An overall lack of energy and inability to handle stress are the biggest indicators of adrenal fatigue. But many patients show other signs and symptoms, including:
- dizziness upon standing
- hair loss
- increased reliance on caffeine
- intolerance to heat and/or cold
- low blood pressure
- low blood sugar
- low libido
- menstrual irregularities
- muscle and/or joint pain
- recurrent infections
- salt cravings
- weight gain
If you think you may have adrenal fatigue, consider visiting a holistic health care practitioner. Testing may include the Adrenal Stress Index, which measures cortisol levels four times over 24 hours. “Someone with adrenal fatigue has very low cortisol levels across the 24-hour period and may also have a cortisol spike in the middle of the night,” explains Courtney Crance, NMD.
Sources: Courtney Crance, NMD; Hormones, Health, and Happiness (Wellness Central, 2007) by Steven F. Hotze.
Avoid low blood sugar
“When your blood sugar goes up and down in response to eating sugar and refined carbs, your adrenals have to kick in to help your body function,” says Fekety. Because the body perceives low blood sugar as a sign of starvation, Fekety explains, it turns to the adrenal glands to bring blood-sugar levels back up by pumping out more cortisol and adrenaline. “So if you're on that sugar rollercoaster, you're going to end up exhausting your storehouse of energy.” Try eating six small meals instead of three large meals daily, suggests Santa Monica, California-based acupuncturist, herbalist, and nutritionist Mindy Boxer, PhD, Lac.

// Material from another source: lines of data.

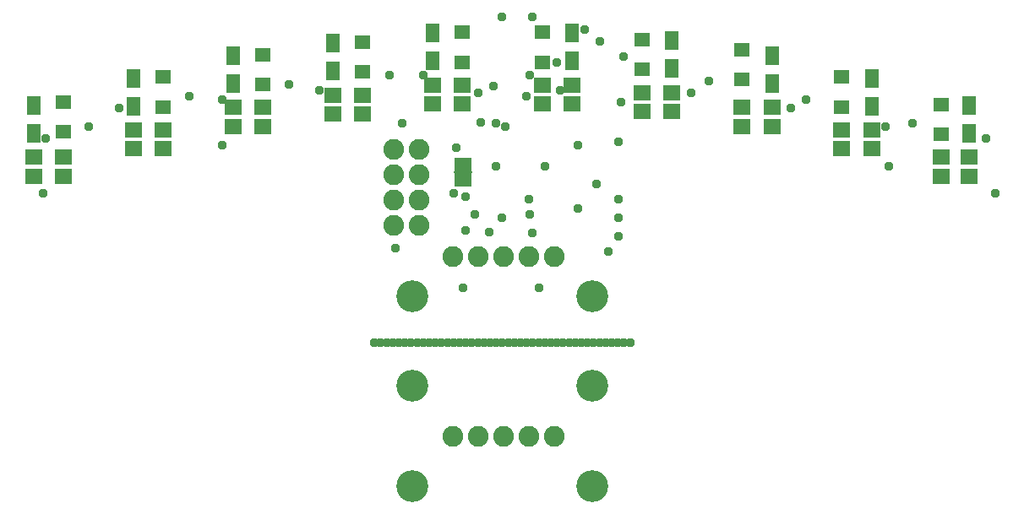
<source format=gbr>
G04 EAGLE Gerber RS-274X export*
G75*
%MOMM*%
%FSLAX34Y34*%
%LPD*%
%INSoldermask Bottom*%
%IPPOS*%
%AMOC8*
5,1,8,0,0,1.08239X$1,22.5*%
G01*
%ADD10C,2.082800*%
%ADD11R,1.453200X1.903200*%
%ADD12R,1.803200X1.503200*%
%ADD13R,1.603200X1.403200*%
%ADD14C,3.203200*%
%ADD15R,1.803400X1.371600*%
%ADD16R,1.828800X0.152400*%
%ADD17C,0.959600*%


D10*
X490000Y260000D03*
X515400Y260000D03*
X540800Y260000D03*
X566200Y260000D03*
X591600Y260000D03*
D11*
X1007500Y383500D03*
X1007500Y411500D03*
D12*
X1007500Y359500D03*
X1007500Y340500D03*
D11*
X910000Y411000D03*
X910000Y439000D03*
D12*
X910000Y387000D03*
X910000Y368000D03*
D11*
X810000Y433500D03*
X810000Y461500D03*
D12*
X810000Y409500D03*
X810000Y390500D03*
D11*
X710000Y448500D03*
X710000Y476500D03*
D12*
X710000Y424500D03*
X710000Y405500D03*
D11*
X610000Y456000D03*
X610000Y484000D03*
D12*
X610000Y432000D03*
X610000Y413000D03*
D11*
X470000Y456000D03*
X470000Y484000D03*
D12*
X470000Y432000D03*
X470000Y413000D03*
D11*
X370000Y446000D03*
X370000Y474000D03*
D12*
X370000Y422000D03*
X370000Y403000D03*
D11*
X270000Y433500D03*
X270000Y461500D03*
D12*
X270000Y409500D03*
X270000Y390500D03*
D11*
X170000Y411000D03*
X170000Y439000D03*
D12*
X170000Y387000D03*
X170000Y368000D03*
D11*
X70000Y383500D03*
X70000Y411500D03*
D12*
X70000Y359500D03*
X70000Y340500D03*
D13*
X980000Y382500D03*
X980000Y412500D03*
D12*
X980000Y359500D03*
X980000Y340500D03*
D13*
X880000Y410000D03*
X880000Y440000D03*
D12*
X880000Y387000D03*
X880000Y368000D03*
D13*
X780000Y437500D03*
X780000Y467500D03*
D12*
X780000Y409500D03*
X780000Y390500D03*
D13*
X680000Y447500D03*
X680000Y477500D03*
D12*
X680000Y424500D03*
X680000Y405500D03*
D13*
X580000Y455000D03*
X580000Y485000D03*
D12*
X580000Y432000D03*
X580000Y413000D03*
D13*
X500000Y455000D03*
X500000Y485000D03*
D12*
X500000Y432000D03*
X500000Y413000D03*
D13*
X400000Y445000D03*
X400000Y475000D03*
D12*
X400000Y422000D03*
X400000Y403000D03*
D13*
X300000Y432500D03*
X300000Y462500D03*
D12*
X300000Y409500D03*
X300000Y390500D03*
D13*
X200000Y410000D03*
X200000Y440000D03*
D12*
X200000Y387000D03*
X200000Y368000D03*
D13*
X100000Y385000D03*
X100000Y415000D03*
D12*
X100000Y359500D03*
X100000Y340500D03*
D14*
X450000Y220000D03*
X630000Y220000D03*
D10*
X456204Y291252D03*
X430804Y291252D03*
X456204Y316652D03*
X430804Y316652D03*
X456204Y342052D03*
X430804Y342052D03*
X456204Y367452D03*
X430804Y367452D03*
D15*
X500248Y352212D03*
X500248Y336972D03*
D16*
X500248Y344592D03*
D10*
X490000Y80000D03*
X515400Y80000D03*
X540800Y80000D03*
X566200Y80000D03*
X591600Y80000D03*
D14*
X450000Y130000D03*
X630000Y130000D03*
X450000Y30000D03*
X630000Y30000D03*
D17*
X656058Y298872D03*
X656058Y280584D03*
X500610Y228768D03*
X533776Y350688D03*
X656058Y317160D03*
X570108Y500142D03*
X622168Y487848D03*
X656058Y375072D03*
X658744Y414696D03*
X582544Y350688D03*
X439288Y393360D03*
X427096Y442128D03*
X326512Y432984D03*
X225928Y420792D03*
X125344Y390312D03*
X747136Y436032D03*
X844672Y417744D03*
X951352Y393360D03*
X576448Y228768D03*
X539872Y500040D03*
X926968Y350688D03*
X646552Y265344D03*
X433192Y268392D03*
X259456Y372024D03*
X79624Y323256D03*
X1033648Y323256D03*
X661792Y460416D03*
X594736Y454320D03*
X411856Y173904D03*
X417952Y173904D03*
X424048Y173904D03*
X430144Y173904D03*
X436240Y173904D03*
X442336Y173904D03*
X448432Y173904D03*
X454528Y173904D03*
X460624Y173904D03*
X466720Y173904D03*
X472816Y173904D03*
X478912Y173904D03*
X485008Y173904D03*
X491104Y173904D03*
X497200Y173904D03*
X503296Y173904D03*
X509392Y173904D03*
X515488Y173904D03*
X521584Y173904D03*
X527680Y173904D03*
X533776Y173904D03*
X539872Y173904D03*
X545968Y173904D03*
X552064Y173904D03*
X558160Y173904D03*
X564256Y173904D03*
X570352Y173904D03*
X576448Y173904D03*
X582544Y173904D03*
X588640Y173904D03*
X594736Y173904D03*
X600832Y173904D03*
X606928Y173904D03*
X613024Y173904D03*
X619120Y173904D03*
X625216Y173904D03*
X631312Y173904D03*
X637408Y173904D03*
X643504Y173904D03*
X649600Y173904D03*
X655696Y173904D03*
X661792Y173904D03*
X667888Y173904D03*
X539872Y298872D03*
X616072Y308016D03*
X503038Y286422D03*
X634360Y332400D03*
X564256Y420792D03*
X515488Y423840D03*
X533776Y393360D03*
X1024504Y378120D03*
X923920Y390312D03*
X829432Y408600D03*
X728848Y423840D03*
X597784Y426888D03*
X460624Y442128D03*
X356992Y426888D03*
X259456Y417744D03*
X155824Y408600D03*
X82672Y378120D03*
X503296Y320208D03*
X567304Y301920D03*
X570352Y283632D03*
X512440Y301920D03*
X616072Y372024D03*
X566753Y317124D03*
X526414Y284898D03*
X542920Y390312D03*
X567304Y442128D03*
X637408Y475656D03*
X494152Y368976D03*
X518536Y394150D03*
X530728Y431178D03*
X491104Y323256D03*
M02*

</source>
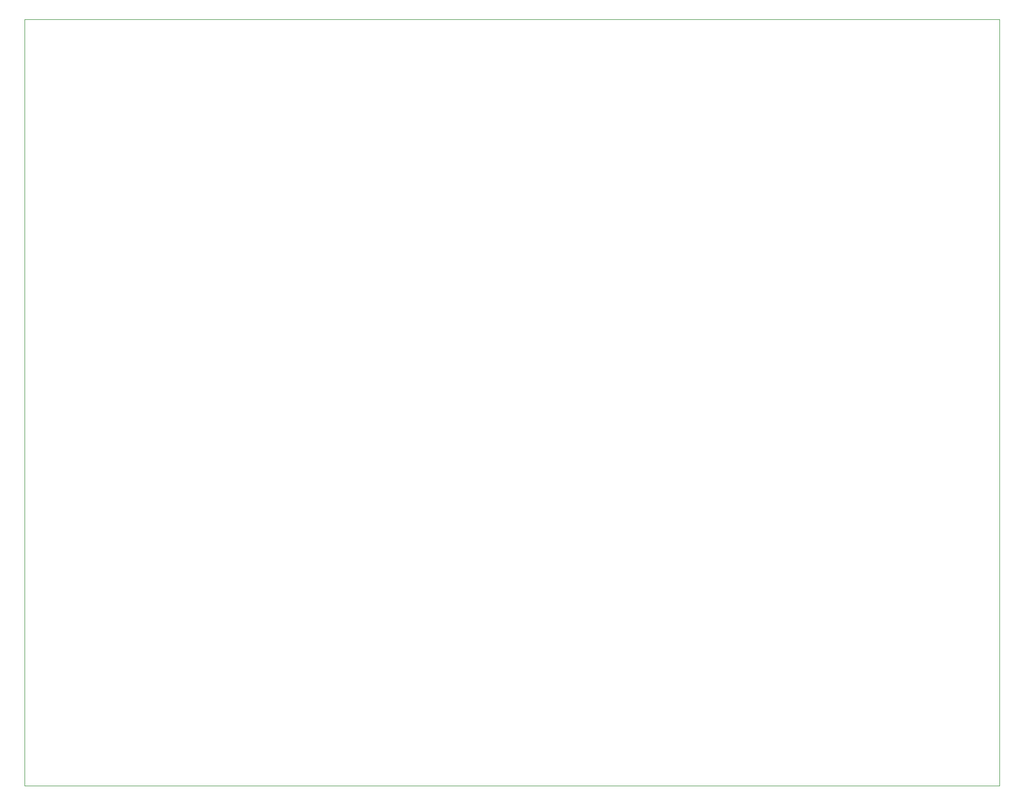
<source format=gbr>
%TF.GenerationSoftware,KiCad,Pcbnew,7.0.9*%
%TF.CreationDate,2024-11-01T10:26:33+02:00*%
%TF.ProjectId,BMS,424d532e-6b69-4636-9164-5f7063625858,rev?*%
%TF.SameCoordinates,Original*%
%TF.FileFunction,Profile,NP*%
%FSLAX46Y46*%
G04 Gerber Fmt 4.6, Leading zero omitted, Abs format (unit mm)*
G04 Created by KiCad (PCBNEW 7.0.9) date 2024-11-01 10:26:33*
%MOMM*%
%LPD*%
G01*
G04 APERTURE LIST*
%TA.AperFunction,Profile*%
%ADD10C,0.100000*%
%TD*%
G04 APERTURE END LIST*
D10*
X60000000Y-32650000D02*
X217975000Y-32650000D01*
X217975000Y-156875000D01*
X60000000Y-156875000D01*
X60000000Y-32650000D01*
M02*

</source>
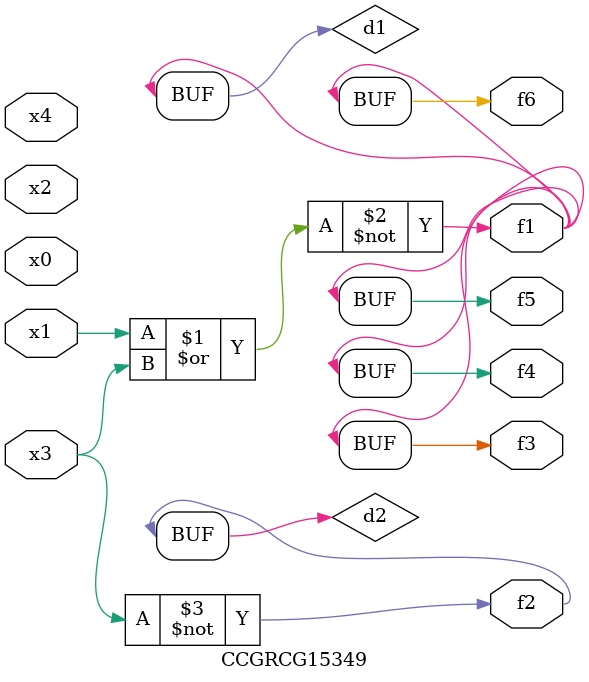
<source format=v>
module CCGRCG15349(
	input x0, x1, x2, x3, x4,
	output f1, f2, f3, f4, f5, f6
);

	wire d1, d2;

	nor (d1, x1, x3);
	not (d2, x3);
	assign f1 = d1;
	assign f2 = d2;
	assign f3 = d1;
	assign f4 = d1;
	assign f5 = d1;
	assign f6 = d1;
endmodule

</source>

Or, if that's impossible, enjoy it in moderation. “Using inauthentic energy — such as caffeine — to prop up your body will only burn out your adrenals,” cautions Fekety. “Caffeine overstimulates the adrenals — sometimes to the point that they eventually fail.” Tame your caffeine consumption by switching to herbal brews or less-caffeinated, antioxidant-rich green tea.
Adapt with adaptogens
Adaptogens are a class of herbs that help boost our ability to deal with stress, whether it be physical or mental. “Adaptogens are great for increasing your energy levels if they're low, and enhancing your mental and physical performance,” says Mary Shackelton, MPH, ND, based in Boulder, Colorado. “But rather than overstimulating the adrenals, like caffeine does, adaptogens actually support proper function and help the adrenals produce cortisol in natural patterns.” Try rhodiola (Rhodiola rosea), which was found to reduce fatigue in 56 physicians on night duty in a 2000 study published in Phytomedicine; or ginseng (Panax ginseng), shown to decrease chronic stress in a 2003 study published in the Journal of Pharmacological Sciences.
Take a timeout
The most important part of treating adrenal fatigue, Crance says, is lifestyle modification. Managing overall stress is key, so try to incorporate daily tension-melting practices, such as deep breathing, meditation, or even a long walk with your dog. Yoga may be particularly soothing, according to a 2003 study from Thomas Jefferson University's Center for Integrative Medicine: In examining 16 men and women with no past yoga experience, researchers found that a single, one-hour yoga session significantly lowered blood cortisol levels.
Even a five-minute timeout in the middle of a chaotic day can help your adrenals heal, according to Boxer. “Everyone has some amount of stress that needs to be addressed,” she says. “There are a lot of things we can't control, whether it's our genetic predisposition or just being stuck on the freeway during rush hour. But we do have a choice when it comes to how we treat our bodies — what we eat or drink, and the thoughts we think."